The guiding principles can also assist states and businesses in contributing to achieving the Sustainable Development Goals and enhancing their competitiveness and access to certain important market, such as the EU – the second biggest trade partner in Cambodia.  

The 2030 Agenda has become a leading narrative about the role of business in society. Many businesses have embraced the SDGs, and various platforms and initiatives have emerged to harness the power of business in realizing them. We’ve seen an increased demand from exporting companies in seeking more sustainable business models, reducing their carbon footprint, and implementing measures to protect workers and communities. The SDGs can unlock the transformative potential of the private sector and prompt changes in financing as well as consumption and production patterns that support both financial performance and sustainable development.  

Milton Friedman's old adage – that says that the 'business of business is business’ – no longer holds.  Respecting human rights is not just a moral imperative. It has also become an economic imperative.

It is in this context that the governments of the UK and Australia enacted legislation on Modern Slavery in 2015 and 2018. Moreover, several European states have started enacting mandatory human rights due diligence laws. As of now, France, Germany, Norway, The Netherlands, and Switzerland have already passed such legislation. More importantly, the European Commission’s forthcoming Corporate Sustainability Due Diligence Directive will impose an obligation on companies to conduct due diligence in relation to human rights, labor rights, and the environment, including in their supply chains. All these legislative majors will impact the supply chains in Cambodia.   

We must note that businesses impact not only Human Rights, but also the environment and climate change. Increasingly, all these responsibilities of companies are integrated under the framework set by the UN Guiding Principles. Under the EU Directive, covered companies should have the plan to ensure that their business strategy is compatible with efforts to limit global warming to 1.5 °C in line with the Paris Agreement. Landmark resolutions by the UN General Assembly and Human Rights Council recognize the human right to a Clean, Healthy and Sustainable Environment. This means that companies now also need to consider the environment when conducting Human Rights Due Diligence. UNDP is promoting an integrated approach to Environmental and Human Rights Due Diligence.

Ladies and Gentlemen,

Going forward, greater ambition and a faster pace must remain our imperative. 

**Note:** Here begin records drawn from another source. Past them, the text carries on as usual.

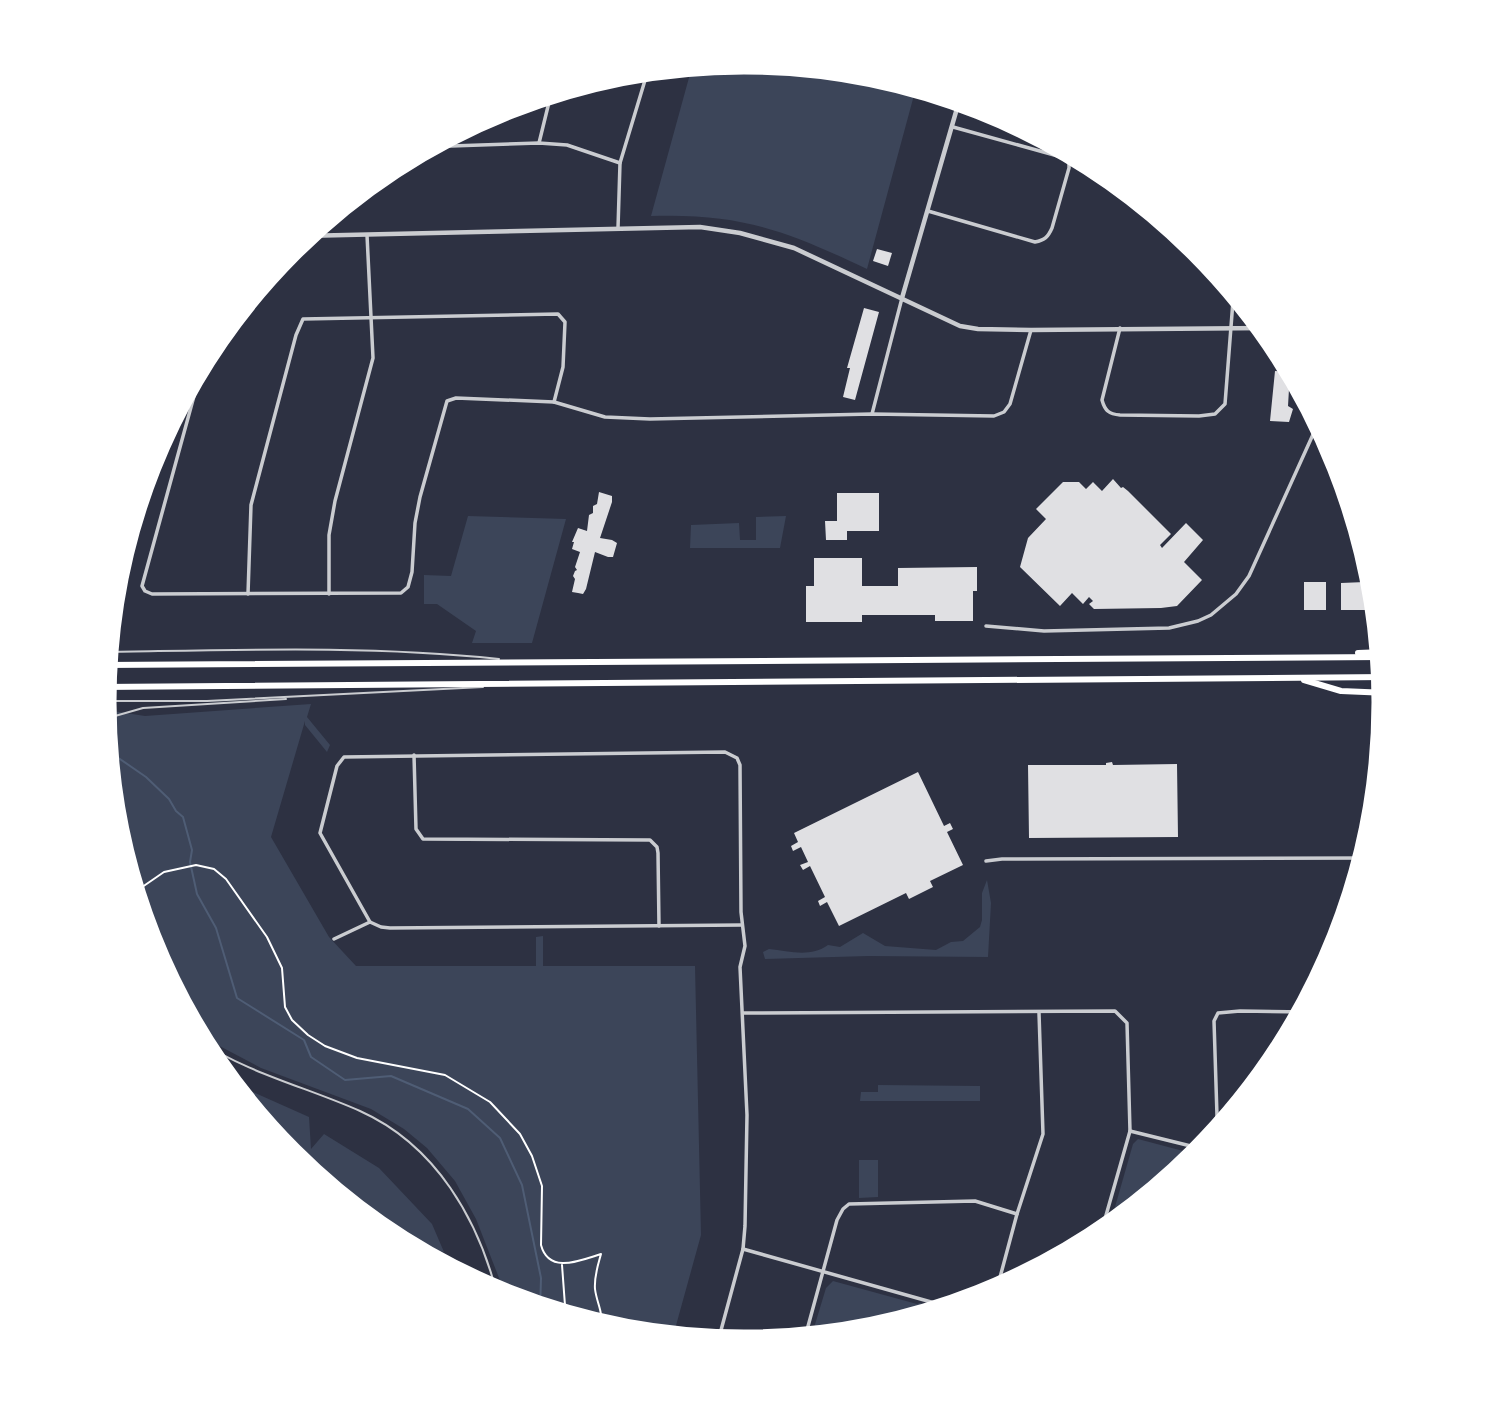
<svg xmlns="http://www.w3.org/2000/svg" width="1489" height="1405" font-family="Signika,sans-serif">
<style>
.green{fill:#3c4559}
.lines{fill:none;stroke-linecap:round;stroke-linejoin:round}
.stream{stroke:#4f5d75;stroke-width:2}
.building{fill:#e0e0e3}
.path{stroke:#fff;stroke-width:2}
.service{stroke:#caccd0;stroke-width:2}
.minor{stroke:#caccd0;stroke-width:3.5}
.tertiary{stroke:#caccd0;stroke-width:4.5}
.motorway{stroke:#fff;stroke-width:6}
.rim{fill:none;stroke:#fff;stroke-width:9}
</style>
<rect width="100%" height="100%" fill="#2d3142"/>
<g class="green">
<path d="M745 58 871 70 917 84 867 269C787 231 741 213 651 216L693 63Z"/>
<path d="M1073 151 1103 167 1118 179 1080 168 1078 158Z"/>
<path d="M468 516 566 519 532 643H472L476 631 437 604H424V575L451 576Z"/>
<path d="M786 516 780 548H690L691 525 739 523 740 540H756V517Z"/>
<path d="M311 704 307 717 330 745 327 752 305 725V721L271 837 329 937 356 966H536V937L543 936V966H695L701 1235 672 1340 618 1335 508 1301 476 1219 455 1181 427 1148 404 1129 371 1109 261 1068 193 1032 149 949 112 828 100 709 145 716Z"/>
<path d="M987 880 991 903 988 957 868 956 765 959 763 952 769 949C789 951 810 958 828 945L840 947 863 933 885 946 936 950 951 942 963 941 980 927 982 920V893Z"/>
<path d="M224 1079 309 1117 311 1149 324 1134 379 1168 432 1224 444 1252 383 1236 288 1158Z"/>
<path d="M878 1085 980 1086V1101H860L861 1092H878Z"/>
<path d="M1138 1139 1202 1156 1107 1235 1133 1144Z"/>
<path d="M859 1160H878V1197L859 1198Z"/>
<path d="M833 1281 917 1304 920 1303 949 1311 870 1335 810 1341 826 1288Z"/>
</g>
<g class="lines">
<path class="stream" d="M104 748 146 777 169 799 176 811 183 817 192 850 190 862 197 894 216 928 237 998 304 1040 311 1057 345 1080 391 1076 468 1109 500 1138 522 1185 541 1278 540 1311"/>
</g>
<g class="building">
<path d="M877 249 892 253 888 266 873 261Z"/>
<path d="M864 308 879 312 855 400 843 397 850 368H847Z"/>
<path d="M1276 357 1288 358 1292 365 1275 364Z"/>
<path d="M1275 371 1290 372 1288 406 1293 409 1289 422 1270 421Z"/>
<path d="M1113 479 1121 488 1123 487 1128 491 1171 534 1160 545 1162 548 1186 523 1203 540 1184 562 1202 580 1177 606 1161 608 1094 609 1089 604 1093 601 1089 597 1083 604 1072 593 1060 606 1020 567 1028 538 1046 519 1036 509 1063 482H1079L1086 489 1093 482 1102 491Z"/>
<path d="M599 492 612 496V502L600 538 612 540 617 543 613 557H608L595 552 586 589 583 594 578 593 572 592 575 579 573 576 575 571 577 570 575 567 580 552 572 549 574 542H572L578 528 587 531 589 515 593 513V506L597 504Z"/>
<path d="M837 493H879V531H847V540H826L825 521H837Z"/>
<path d="M814 558H862V586H898V568L977 567V591H973V621H935V615H862V622H806V586H814Z"/>
<rect x="1304" y="582" width="22" height="28"/>
<path d="M1365 582 1366 610H1341V583Z"/>
<path d="M1112 762 1113 765 1177 764 1178 837 1029 838 1028 765H1106V763Z"/>
<path d="M918 772 944 826 950 823 953 829 947 832 963 865 930 881 933 887 909 899 906 893 839 926 827 902 820 906 818 901 825 897 810 866 803 870 800 865 808 862 801 847 793 851 791 846 798 842 794 833Z"/>
</g>
<g class="lines">
<g class="path">
<path d="M132 894 164 872 196 865 214 869 226 879 267 937 282 968 285 1007 292 1020 308 1035 325 1046 357 1058 445 1075 490 1102 520 1134 532 1156 542 1186 541 1245C549 1275 581 1260 601 1254 598 1265 594 1276 595 1289 597 1305 604 1311 600 1329"/>
<path d="M562 1265 566 1319"/>
</g>
<g class="service">
<path d="M105 652C236 650 368 645 499 659"/>
<path d="M100 701H207L483 687"/>
<path d="M101 720 143 708 286 699"/>
<path d="M198 1040C247 1073 306 1087 360 1111 436 1145 479 1220 498 1298"/>
</g>
<g class="minor">
<path d="M539 143 552 90"/>
<path d="M422 147 539 143 567 145 620 163"/>
<path d="M928 211 1035 242C1045 240 1048 237 1052 228L1069 168V162L1065 158 953 127"/>
<path d="M618 228 620 163 649 67"/>
<path d="M1120 328 1102 400C1105 411 1109 414 1120 415L1199 416 1215 414 1225 404 1234 288"/>
<path d="M208 345 142 586 145 591 152 594 401 593 408 587 412 572 415 523 420 497 447 401 456 398 554 402 605 417 650 419 872 414 994 416 1004 412 1010 404 1031 330"/>
<path d="M872 414 902 298"/>
<path d="M248 594 251 505 296 335 303 319 558 314 565 322 563 367 554 402"/>
<path d="M329 594V535L335 501 373 358 367 235"/>
<path d="M986 626 1044 631 1169 628 1198 621 1211 615 1236 594 1249 576 1320 419"/>
<path d="M414 755 416 829 423 839 650 840 657 847 658 853 659 926"/>
<path d="M986 861 1002 859 1368 858"/>
<path d="M370 922 320 833 337 766 344 757 725 752 737 758 740 765 741 912 745 946 740 967 747 1115 745 1226 743 1249 717 1345"/>
<path d="M334 939 370 922 381 927 390 928 742 925"/>
<path d="M743 1013 1115 1011 1127 1023 1130 1131 1099 1240"/>
<path d="M1130 1131 1207 1150"/>
<path d="M1208 1149 1217 1116 1214 1021 1218 1013 1240 1011 1306 1012"/>
<path d="M743 1249 956 1309"/>
<path d="M995 1296 1017 1214 1043 1134 1039 1013"/>
<path d="M804 1341 837 1220 843 1209 849 1204 975 1201 1017 1214"/>
</g>
<g class="tertiary">
<path d="M302 236 700 227 740 233 794 248 960 326 978 329 1031 330 1267 328"/>
<path d="M902 298 960 98"/>
</g>
<g class="motorway">
<path d="M1358 653 1384 652"/>
<path d="M103 665 1385 657"/>
<path d="M1304 680 1341 691 1388 693"/>
<path d="M101 687 1387 677"/>
</g>
</g>
<path d="M0 0H1489V1405H0ZM112 702a632 632 0 1 1 1264 0a632 632 0 1 1-1264 0Z" fill="#fff" fill-rule="evenodd"/>
<path class="rim" d="M112 702a632 632 0 1 1 1264 0a632 632 0 1 1-1264 0Z"/>
</svg>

We must take more decisive steps and convince more and more stakeholders to become agents for change in promoting the Responsible Business Agenda.

Every stakeholder in Cambodia has a role to play in sustainable and resilient LDC graduation and development.

The government must engage in a process to develop a National Action Plan to promote the responsible business agenda and expand access to justice for human rights violations resulting from business operations.

Businesses are expected to adopt responsible business practices that have an actual impact on rightsholders which is essential to sustain development. Capacity development on human rights due diligence must be made available to small and medium size companies. This is a shared responsibility to ensure level-fields and inclusion. 

Consumers, media, and youth must be mobilized to provide bottom-up pressure to influence production and consumption patterns.

Stronger alliances must be forged with universities, specialized NGOs, and human rights and environmental experts to form and support companies in due diligence processes.

In this, UNDP Cambodia reaffirms its commitment to support efforts for accelerating responsible business conduct. We will further expand our efforts to better equip governments and companies to understand and act upon their duties and responsibilities to prevent business-related abuses. 

The road ahead will no doubt present us with hurdles and unexpected challenges, but if we place people at the center of our efforts, we can weather this storm together.

I wish you all successful deliberations and look forward to continuing engagement during this round table and beyond.